◆ Provided passage ◆
=== Section Start ===
May prepares to bow out as successor poised for keys to No. 10
British Prime Minister Theresa May this week gave the last major speech of her premiership as she prepares to depart 10 Downing Street. In her final address May took a swipe at what she referred to as a growing trend in the politics of “absolutism – one which believes that if you simply assert your view loud enough and long enough you will get your way in the end.” Reiterating her regret over the failure to ratify the Withdrawal Agreement, she warned her successor that delivering Brexit means that compromise would be required. Many within her own party gave the PM similar advice prior to her setting out her red lines in the Lancaster House speech of January 2017 – advice she clearly ignored.
Theresa May will take part in her final Prime Minister’s Questions on Wednesday after which she is expected to travel to Buckingham Palace to formally resign as Prime Minister.
Boris Johnson and Jeremy Hunt took part in their final hustings of the leadership campaign this week with both candidates declaring that the backstop arrangement, which is central to the Withdrawal Agreement, was effectively dead. It is widely expected that Boris Johnson will emerge as the victor when the result is announced on Tuesday. His pompous approach to Brexit is likely to set up a dramatic showdown not just with the House of Commons but also his fellow EU leaders including the new President of the European Commission.
=== Section End ===
◆ Supplied entries ◆
=== Section Start ===
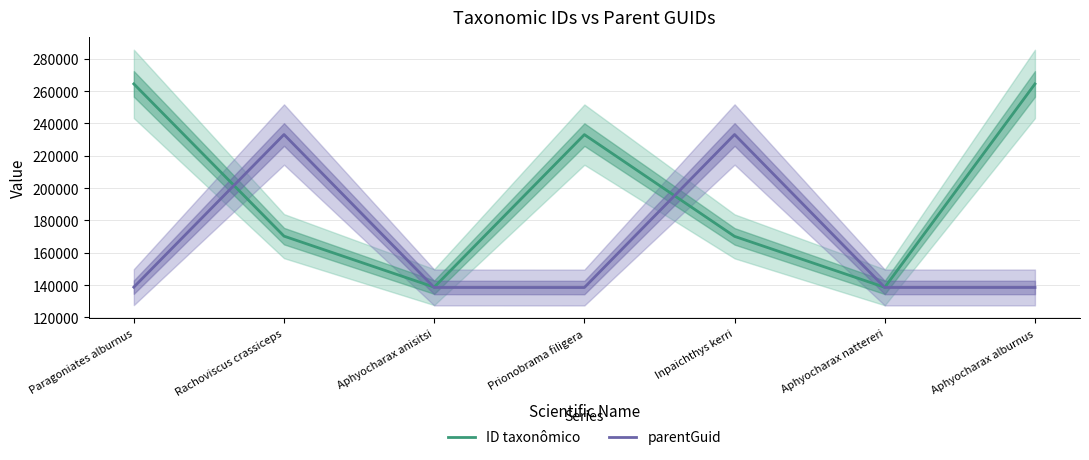

At how many categories does at least one series exceed 158653?

5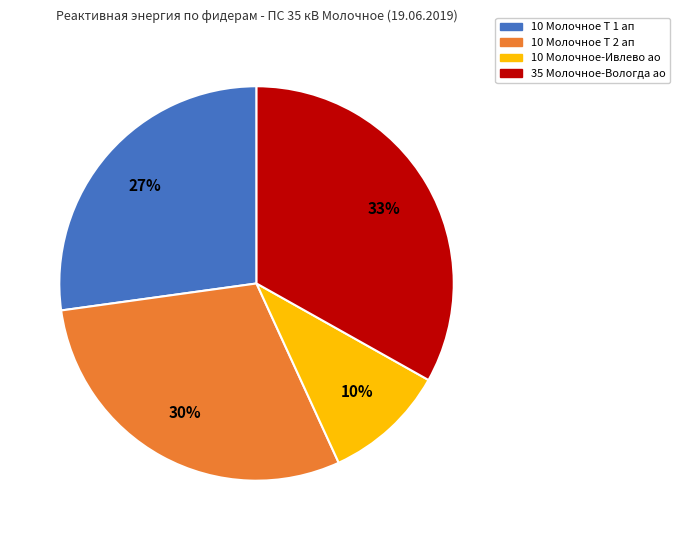

Is there any slice that represents more than half of the pie?

No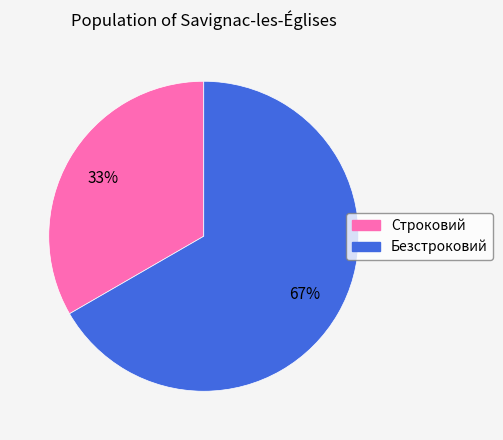

Does any single category account for the majority?

Yes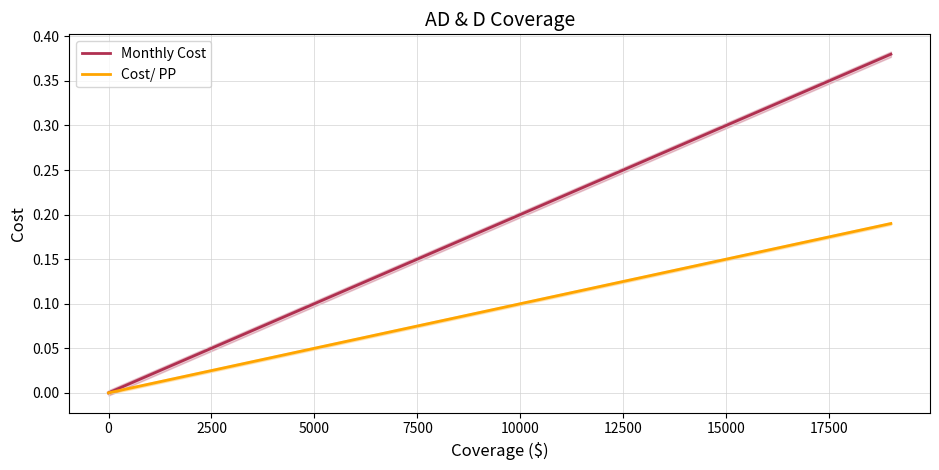

What is the average value of the Cost/ PP series?

0.1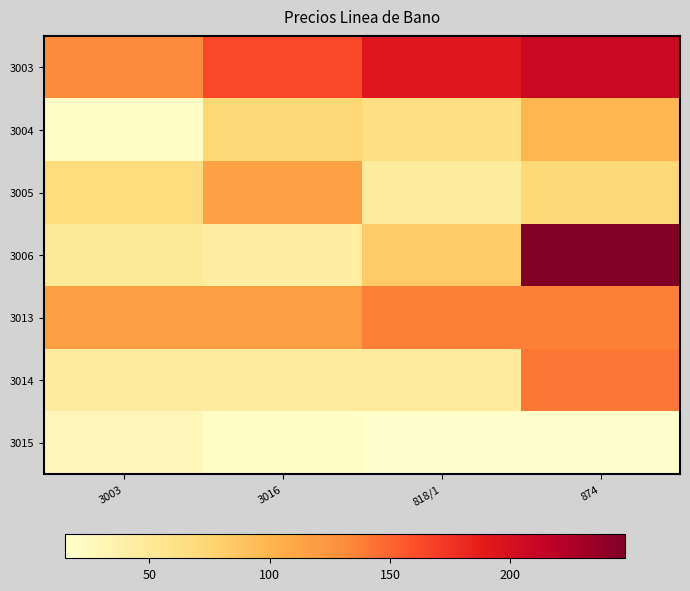

How many series are shown in this chart?

7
=== Section End ===
Set down the article about Theresa May's departure word for word, from "Theresa May will" up to and including "as Prime Minister.". Draw only on the article about Theresa May's departure.

◆ Output of the task ◆
Theresa May will take part in her final Prime Minister’s Questions on Wednesday after which she is expected to travel to Buckingham Palace to formally resign as Prime Minister.